SWOT Analysis D. R. Horton

A public limited company, D. R. Horton is headquartered in Downtown Fort Worth, Texas. It was founded in 1978. The industry in which the company operates is construction. According to the report of the previous years, D. R. Horton is the largest home builder organization in the whole United States. In 2010, the company built around 18839 houses altogether. The company has its main operations in 26 states of US. The company has a specialized workforce numbered 3000. The upcoming paragraphs will give a brief summary of the strengths and the weaknesses of the company.


The company enjoys a near-to monopolistic position in US in the category of builders because of which it has the great advantage of economy of scales. Economy of scale includes the marketing economies, technical economies, financial economies and supplier’s economies. This means that the company will incur a lower average cost based on the fact that it largely deals in the particular industry. For example, it can get the raw material at a lower price, it can obtain loans at a lower interest rate, it can advertise itself at a lower cost, and much more advantages.

Strength of the company is that it is a public limited company, because of which raising money for the company is very easy. It could simply give out shares in return for money. Also, the size is a terrific advantage to the company. It is spread out for which the process of building is carried out forward and local workers can be easily available.

The company has a wide portfolio of architecture designs and furnishing themes. People prefer D. R. Horton for its versatility. This is the reason why the company has a strong base of loyal customers.

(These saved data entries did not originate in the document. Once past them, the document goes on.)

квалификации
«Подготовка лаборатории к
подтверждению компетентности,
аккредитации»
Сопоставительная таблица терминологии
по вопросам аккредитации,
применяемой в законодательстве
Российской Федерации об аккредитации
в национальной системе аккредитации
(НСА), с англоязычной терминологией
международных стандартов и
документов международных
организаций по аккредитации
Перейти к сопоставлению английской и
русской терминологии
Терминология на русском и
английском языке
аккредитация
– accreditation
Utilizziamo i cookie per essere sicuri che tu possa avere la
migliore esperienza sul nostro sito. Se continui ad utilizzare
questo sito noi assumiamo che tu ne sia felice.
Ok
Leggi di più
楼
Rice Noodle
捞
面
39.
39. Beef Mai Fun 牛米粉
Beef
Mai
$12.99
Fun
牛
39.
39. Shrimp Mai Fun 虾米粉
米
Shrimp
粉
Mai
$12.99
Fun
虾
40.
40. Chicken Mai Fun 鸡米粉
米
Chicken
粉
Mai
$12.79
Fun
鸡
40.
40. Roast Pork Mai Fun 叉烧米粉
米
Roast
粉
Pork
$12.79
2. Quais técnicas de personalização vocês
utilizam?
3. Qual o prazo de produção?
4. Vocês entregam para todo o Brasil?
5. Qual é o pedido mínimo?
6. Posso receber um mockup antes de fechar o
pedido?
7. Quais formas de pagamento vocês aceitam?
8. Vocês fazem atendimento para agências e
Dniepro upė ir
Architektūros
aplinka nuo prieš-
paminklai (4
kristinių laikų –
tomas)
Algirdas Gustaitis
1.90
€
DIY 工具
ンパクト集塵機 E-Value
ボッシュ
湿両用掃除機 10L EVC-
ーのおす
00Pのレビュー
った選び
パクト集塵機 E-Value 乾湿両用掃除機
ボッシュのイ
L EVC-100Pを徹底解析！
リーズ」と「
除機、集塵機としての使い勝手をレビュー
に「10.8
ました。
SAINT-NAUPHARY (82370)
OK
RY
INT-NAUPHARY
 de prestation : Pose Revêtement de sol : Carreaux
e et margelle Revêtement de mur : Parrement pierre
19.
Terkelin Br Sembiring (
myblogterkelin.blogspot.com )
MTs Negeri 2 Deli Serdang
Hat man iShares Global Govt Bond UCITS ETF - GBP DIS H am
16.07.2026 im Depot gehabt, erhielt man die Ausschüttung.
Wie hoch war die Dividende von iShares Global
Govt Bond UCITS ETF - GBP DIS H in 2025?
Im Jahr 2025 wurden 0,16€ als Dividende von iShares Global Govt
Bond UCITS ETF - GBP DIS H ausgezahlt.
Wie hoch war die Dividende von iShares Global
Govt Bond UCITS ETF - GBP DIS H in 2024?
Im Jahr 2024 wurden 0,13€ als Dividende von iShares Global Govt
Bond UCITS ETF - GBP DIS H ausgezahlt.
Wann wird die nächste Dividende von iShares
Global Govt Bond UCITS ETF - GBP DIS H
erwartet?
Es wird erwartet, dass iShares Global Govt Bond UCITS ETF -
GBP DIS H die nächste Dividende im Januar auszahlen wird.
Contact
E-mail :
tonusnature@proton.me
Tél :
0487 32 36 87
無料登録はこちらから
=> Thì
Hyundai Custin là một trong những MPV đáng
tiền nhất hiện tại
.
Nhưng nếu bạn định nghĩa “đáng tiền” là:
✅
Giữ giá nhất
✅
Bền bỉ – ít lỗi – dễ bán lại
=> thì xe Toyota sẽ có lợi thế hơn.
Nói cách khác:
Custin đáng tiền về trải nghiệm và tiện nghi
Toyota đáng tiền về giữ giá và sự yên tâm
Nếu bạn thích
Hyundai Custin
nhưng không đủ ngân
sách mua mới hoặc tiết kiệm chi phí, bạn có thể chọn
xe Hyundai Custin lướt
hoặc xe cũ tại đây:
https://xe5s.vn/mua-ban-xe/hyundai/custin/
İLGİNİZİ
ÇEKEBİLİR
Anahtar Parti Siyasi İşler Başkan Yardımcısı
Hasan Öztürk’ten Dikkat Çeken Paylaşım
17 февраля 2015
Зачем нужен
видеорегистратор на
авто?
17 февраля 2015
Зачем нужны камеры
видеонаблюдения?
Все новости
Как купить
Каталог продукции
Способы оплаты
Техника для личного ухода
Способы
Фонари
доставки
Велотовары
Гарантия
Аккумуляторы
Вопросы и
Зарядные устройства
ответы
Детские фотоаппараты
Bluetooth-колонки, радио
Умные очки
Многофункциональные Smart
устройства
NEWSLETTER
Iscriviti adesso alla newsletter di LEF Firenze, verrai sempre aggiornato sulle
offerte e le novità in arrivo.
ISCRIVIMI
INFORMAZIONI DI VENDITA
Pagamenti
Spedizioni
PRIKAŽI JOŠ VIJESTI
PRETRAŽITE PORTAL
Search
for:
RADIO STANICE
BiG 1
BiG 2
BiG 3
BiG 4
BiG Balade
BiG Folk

Although the company has been thoroughly successful in the past years, the new decade has brought a lot of new problems for the company. The construction market is declining and there are a lot of new competitors willing to enter the market, some of them have already stepped inside. This declining ratio might mean declining profit, which may mean that the company would not be able to pay the amount of share dividends, and could eventually become bankrupt.


The most likely opportunities for the company is to diversify itself and indulge into the interior designing business, which will be considered a step forward in the same line of production, or it can go a step backward and take over the raw material industry. In either way, there would be a benefit to the company.


For companies like D. R. Horton, it is mandatory to borrow money from financial institutions to fund bigger projects. With the arising credit market crises, it would mean that the availability of loans would be unavailable or at least not granted on the level on which it was previously given. As a result, the projects will have to be stopped or alternatives will have to be found. However, if retained capital is worked upon, and partnerships are found, raising capital would no more be an issue.